● **THE TASK**: Reproduce the whole listing, character for character.

Saved data entries:

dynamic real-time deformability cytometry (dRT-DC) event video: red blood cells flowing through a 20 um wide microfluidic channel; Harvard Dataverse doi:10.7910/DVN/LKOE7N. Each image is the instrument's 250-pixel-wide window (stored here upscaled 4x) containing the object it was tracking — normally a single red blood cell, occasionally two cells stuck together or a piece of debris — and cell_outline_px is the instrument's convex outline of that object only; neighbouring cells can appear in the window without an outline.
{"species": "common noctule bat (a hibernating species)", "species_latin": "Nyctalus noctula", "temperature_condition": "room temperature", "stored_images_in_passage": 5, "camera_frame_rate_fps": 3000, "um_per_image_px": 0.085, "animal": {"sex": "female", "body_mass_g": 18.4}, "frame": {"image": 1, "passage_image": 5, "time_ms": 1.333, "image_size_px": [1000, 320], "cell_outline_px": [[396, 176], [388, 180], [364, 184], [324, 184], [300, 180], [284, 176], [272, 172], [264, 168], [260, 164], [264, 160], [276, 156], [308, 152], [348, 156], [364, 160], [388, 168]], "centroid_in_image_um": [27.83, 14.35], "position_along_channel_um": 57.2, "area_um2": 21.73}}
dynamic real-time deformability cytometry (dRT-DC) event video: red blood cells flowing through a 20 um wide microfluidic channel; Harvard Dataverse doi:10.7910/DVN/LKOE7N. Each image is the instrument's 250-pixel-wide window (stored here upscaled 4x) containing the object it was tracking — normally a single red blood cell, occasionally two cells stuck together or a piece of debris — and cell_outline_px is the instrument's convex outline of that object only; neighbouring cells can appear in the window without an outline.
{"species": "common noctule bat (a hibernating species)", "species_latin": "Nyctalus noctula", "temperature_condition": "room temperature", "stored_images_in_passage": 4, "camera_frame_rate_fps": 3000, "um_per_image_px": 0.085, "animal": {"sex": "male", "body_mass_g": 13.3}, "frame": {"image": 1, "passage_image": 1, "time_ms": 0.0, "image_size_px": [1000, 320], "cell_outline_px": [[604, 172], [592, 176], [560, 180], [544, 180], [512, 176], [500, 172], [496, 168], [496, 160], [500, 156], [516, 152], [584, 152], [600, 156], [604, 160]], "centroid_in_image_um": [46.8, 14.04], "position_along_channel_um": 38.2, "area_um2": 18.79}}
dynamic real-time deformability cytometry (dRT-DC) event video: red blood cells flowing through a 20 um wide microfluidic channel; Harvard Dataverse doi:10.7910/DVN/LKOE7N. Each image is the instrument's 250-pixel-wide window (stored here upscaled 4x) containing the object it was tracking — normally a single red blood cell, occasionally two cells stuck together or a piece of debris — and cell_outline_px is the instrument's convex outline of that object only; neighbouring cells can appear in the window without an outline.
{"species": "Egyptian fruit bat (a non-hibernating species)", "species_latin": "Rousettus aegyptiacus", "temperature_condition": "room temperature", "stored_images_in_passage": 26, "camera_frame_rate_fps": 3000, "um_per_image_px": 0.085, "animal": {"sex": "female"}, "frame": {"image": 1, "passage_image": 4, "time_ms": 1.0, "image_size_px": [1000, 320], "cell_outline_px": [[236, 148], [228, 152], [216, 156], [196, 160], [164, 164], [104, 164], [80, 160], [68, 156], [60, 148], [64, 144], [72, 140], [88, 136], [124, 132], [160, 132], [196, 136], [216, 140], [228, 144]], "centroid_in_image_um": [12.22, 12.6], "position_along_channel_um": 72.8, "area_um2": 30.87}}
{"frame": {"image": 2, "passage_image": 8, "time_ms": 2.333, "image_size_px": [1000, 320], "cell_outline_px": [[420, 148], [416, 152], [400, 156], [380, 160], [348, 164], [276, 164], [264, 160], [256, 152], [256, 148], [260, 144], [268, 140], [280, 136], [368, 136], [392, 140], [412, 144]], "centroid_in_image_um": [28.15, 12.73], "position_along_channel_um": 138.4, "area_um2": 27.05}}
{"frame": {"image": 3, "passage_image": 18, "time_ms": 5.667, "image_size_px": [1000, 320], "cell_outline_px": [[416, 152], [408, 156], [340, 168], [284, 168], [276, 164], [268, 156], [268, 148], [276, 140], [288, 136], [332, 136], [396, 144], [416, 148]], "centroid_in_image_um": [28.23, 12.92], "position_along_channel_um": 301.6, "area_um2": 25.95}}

● **THE RESULT**:
dynamic real-time deformability cytometry (dRT-DC) event video: red blood cells flowing through a 20 um wide microfluidic channel; Harvard Dataverse doi:10.7910/DVN/LKOE7N. Each image is the instrument's 250-pixel-wide window (stored here upscaled 4x) containing the object it was tracking — normally a single red blood cell, occasionally two cells stuck together or a piece of debris — and cell_outline_px is the instrument's convex outline of that object only; neighbouring cells can appear in the window without an outline.
{"species": "common noctule bat (a hibernating species)", "species_latin": "Nyctalus noctula", "temperature_condition": "room temperature", "stored_images_in_passage": 5, "camera_frame_rate_fps": 3000, "um_per_image_px": 0.085, "animal": {"sex": "female", "body_mass_g": 18.4}, "frame": {"image": 1, "passage_image": 5, "time_ms": 1.333, "image_size_px": [1000, 320], "cell_outline_px": [[396, 176], [388, 180], [364, 184], [324, 184], [300, 180], [284, 176], [272, 172], [264, 168], [260, 164], [264, 160], [276, 156], [308, 152], [348, 156], [364, 160], [388, 168]], "centroid_in_image_um": [27.83, 14.35], "position_along_channel_um": 57.2, "area_um2": 21.73}}
dynamic real-time deformability cytometry (dRT-DC) event video: red blood cells flowing through a 20 um wide microfluidic channel; Harvard Dataverse doi:10.7910/DVN/LKOE7N. Each image is the instrument's 250-pixel-wide window (stored here upscaled 4x) containing the object it was tracking — normally a single red blood cell, occasionally two cells stuck together or a piece of debris — and cell_outline_px is the instrument's convex outline of that object only; neighbouring cells can appear in the window without an outline.
{"species": "common noctule bat (a hibernating species)", "species_latin": "Nyctalus noctula", "temperature_condition": "room temperature", "stored_images_in_passage": 4, "camera_frame_rate_fps": 3000, "um_per_image_px": 0.085, "animal": {"sex": "male", "body_mass_g": 13.3}, "frame": {"image": 1, "passage_image": 1, "time_ms": 0.0, "image_size_px": [1000, 320], "cell_outline_px": [[604, 172], [592, 176], [560, 180], [544, 180], [512, 176], [500, 172], [496, 168], [496, 160], [500, 156], [516, 152], [584, 152], [600, 156], [604, 160]], "centroid_in_image_um": [46.8, 14.04], "position_along_channel_um": 38.2, "area_um2": 18.79}}
dynamic real-time deformability cytometry (dRT-DC) event video: red blood cells flowing through a 20 um wide microfluidic channel; Harvard Dataverse doi:10.7910/DVN/LKOE7N. Each image is the instrument's 250-pixel-wide window (stored here upscaled 4x) containing the object it was tracking — normally a single red blood cell, occasionally two cells stuck together or a piece of debris — and cell_outline_px is the instrument's convex outline of that object only; neighbouring cells can appear in the window without an outline.
{"species": "Egyptian fruit bat (a non-hibernating species)", "species_latin": "Rousettus aegyptiacus", "temperature_condition": "room temperature", "stored_images_in_passage": 26, "camera_frame_rate_fps": 3000, "um_per_image_px": 0.085, "animal": {"sex": "female"}, "frame": {"image": 1, "passage_image": 4, "time_ms": 1.0, "image_size_px": [1000, 320], "cell_outline_px": [[236, 148], [228, 152], [216, 156], [196, 160], [164, 164], [104, 164], [80, 160], [68, 156], [60, 148], [64, 144], [72, 140], [88, 136], [124, 132], [160, 132], [196, 136], [216, 140], [228, 144]], "centroid_in_image_um": [12.22, 12.6], "position_along_channel_um": 72.8, "area_um2": 30.87}}
{"frame": {"image": 2, "passage_image": 8, "time_ms": 2.333, "image_size_px": [1000, 320], "cell_outline_px": [[420, 148], [416, 152], [400, 156], [380, 160], [348, 164], [276, 164], [264, 160], [256, 152], [256, 148], [260, 144], [268, 140], [280, 136], [368, 136], [392, 140], [412, 144]], "centroid_in_image_um": [28.15, 12.73], "position_along_channel_um": 138.4, "area_um2": 27.05}}
{"frame": {"image": 3, "passage_image": 18, "time_ms": 5.667, "image_size_px": [1000, 320], "cell_outline_px": [[416, 152], [408, 156], [340, 168], [284, 168], [276, 164], [268, 156], [268, 148], [276, 140], [288, 136], [332, 136], [396, 144], [416, 148]], "centroid_in_image_um": [28.23, 12.92], "position_along_channel_um": 301.6, "area_um2": 25.95}}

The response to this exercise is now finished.